# TRECHO DO TEXTO
Emmanuel Tourinho é presidente da Associação Nacional dos Dirigentes das Instituições Federais de Ensino Superior (Andifes)

domingo, 18 de dezembro de 2016

O quadro trágico da educação

Brasil não consegue formar capital humano para passar a níveis mais sofisticados de produção


A educação brasileira voltou a sair-se mal no Programa Internacional de Avaliação de Estudantes (Pisa, em inglês), um levantamento que vem sendo promovido pela Organização para Cooperação e Desenvolvimento Econômico (OCDE) desde 2000, com o objetivo de medir e comparar o quanto e como os países participantes prepararam seus jovens para ingressar no mercado do trabalho e ter uma vida adulta produtiva. Na prova que foi aplicada em 70 países, no ano passado, o País ficou na 63.ª posição em ciências, na 59.ª colocação em leitura e no 66.º lugar em matemática. Na prova de 2012, havia ficado na 55.ª posição em ciências, em 55.ª em leitura e em 58.ª em matemática.

Realizada a cada três anos, a prova apresenta um perfil básico de conhecimentos e habilidades e oferece indicadores de monitoramento dos sistemas de ensino ao longo dos anos. Em cada edição, o Pisa enfatiza uma das três disciplinas. Em 2015, o foco foi em ciências. No Brasil, a prova é de responsabilidade do Instituto Nacional de Estudos e Pesquisas Educacionais e foi aplicada a 33 mil alunos, na faixa etária de 15 anos, matriculados no final do ensino fundamental e início do ensino médio.

Nas três disciplinas avaliadas, o país cujos estudantes tiveram o melhor desempenho foi Cingapura. Nas colocações seguintes, destacaram-se os estudantes do Japão, Hong Kong, Taipé chinesa, Finlândia, Canadá e Estônia. Esses estudantes conseguiram ir além das informações apreendidas em sala de aula, usando o conhecimento com criatividade para lidar com problemas cotidianos. O nível considerado básico pela OCDE é o relativo à “aprendizagem e participação na vida social, econômica e cívica das sociedades modernas num mundo globalizado”.

A maioria dos estudantes brasileiros ficou abaixo desse nível nas três disciplinas. Os resultados da prova mostraram que eles têm dificuldades de interpretar, compreender e analisar o que leem. Em matemática, disciplina em que o Brasil teve a pontuação mais baixa nas últimas cinco edições do Pisa, eles não sabem solucionar problemas com um mínimo de complexidade. E, em ciências, carecem de informações mínimas que lhes permitam resolver as questões mais simples do dia a dia. Ou seja, não sabem explicar fenômenos cientificamente nem planejar e avaliar experiências científicas. Na prática isso revela que, por causa da má qualidade do ensino fundamental e médio brasileiro, as novas gerações não estão aprendendo conhecimentos fundamentais para que possam exercer sua cidadania e realizar seus projetos de vida e o Brasil não está conseguindo formar o capital humano de que precisa para passar a níveis mais sofisticados de produção.

# PROBLEMA A RESOLVER
Dê continuidade, por favor, ao texto sobre o desempenho do Brasil no Pisa, começando logo após a última frase.

# CONTEÚDO DOS DADOS
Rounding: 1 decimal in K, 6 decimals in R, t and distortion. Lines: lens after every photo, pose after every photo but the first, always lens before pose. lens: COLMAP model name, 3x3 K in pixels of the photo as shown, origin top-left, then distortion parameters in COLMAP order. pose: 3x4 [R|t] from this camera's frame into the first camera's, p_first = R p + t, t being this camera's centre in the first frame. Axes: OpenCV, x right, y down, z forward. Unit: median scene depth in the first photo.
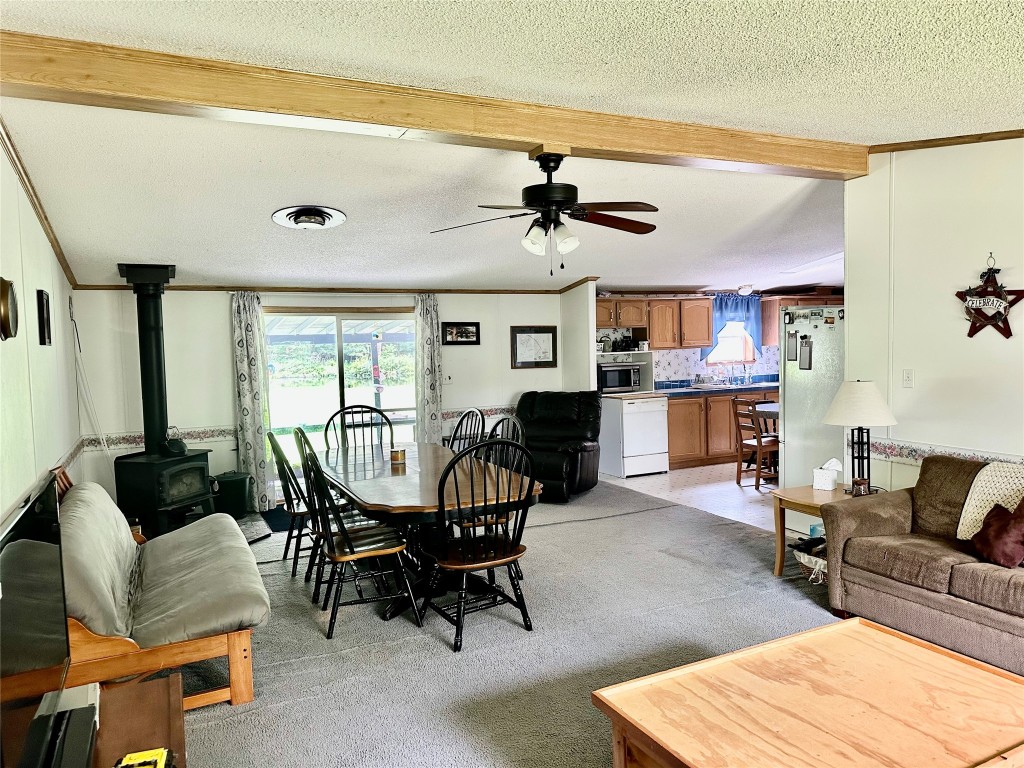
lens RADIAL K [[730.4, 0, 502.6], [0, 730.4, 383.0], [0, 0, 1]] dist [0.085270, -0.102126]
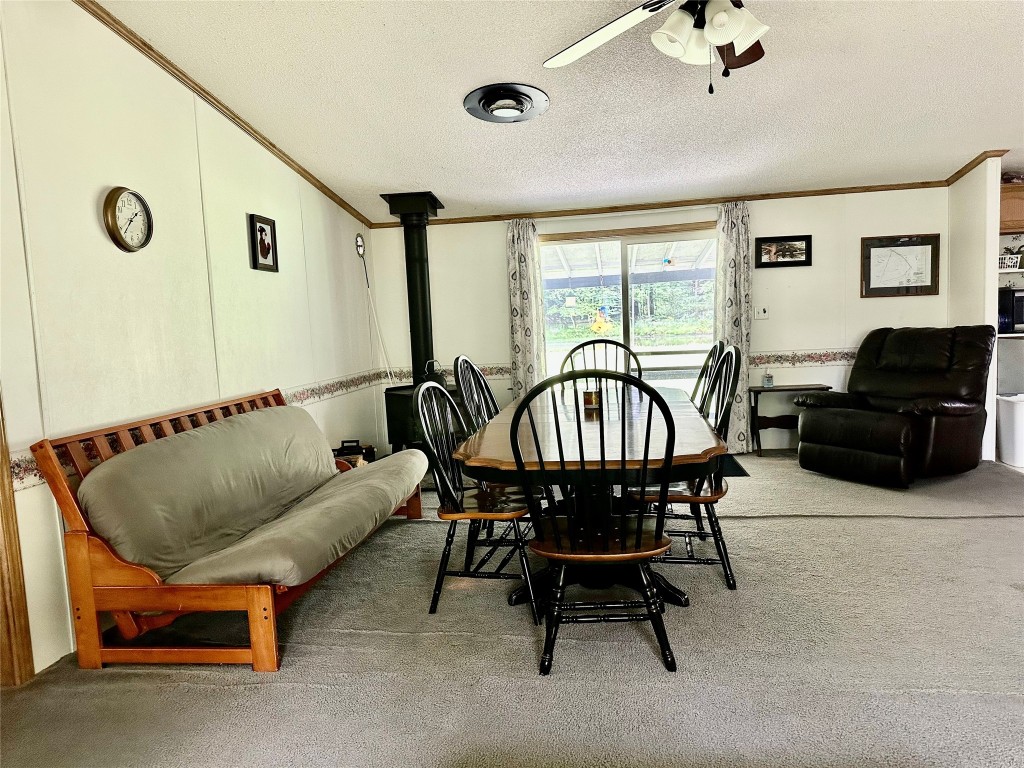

# RESPOSTA ESPERADA
O que vem levando os países asiáticos a liderar o ranking das últimas edições do Pisa é a consistência de suas políticas educacionais. As prioridades são definidas sem enviesamentos ideológicos, as metas são definidas com base em critérios técnicos e não políticos, o desempenho docente e discente é cobrado, os melhores professores são indicados para as salas de aula mais desafiadoras e os diretores mais competentes são enviados para as escolas mais problemáticas. É o oposto do que tem acontecido no Brasil, onde a política educacional dos 13 anos e meio de lulopetismo adotou prioridades equivocadas conjugadas com modismos pedagógicos, interesses eleiçoeiros e concessões corporativas a sindicatos de professores e entidades estudantis, o que travou a modernização do nosso sistema de ensino.

O resultado inexorável é que, enquanto os estudantes asiáticos se destacam nos rankings comparativos e as economias da região aumentam sua capacidade de inovação tecnológica, disputando com os Estados Unidos e a Alemanha a liderança mundial no campo científico, os estudantes brasileiros são estimulados a ocupar escolas e a brincar de democracia direta, agitando bandeiras tão vistosas quanto inconsequentes. Os números da edição de 2015 do Pisa mostram o preço dessa irresponsabilidade.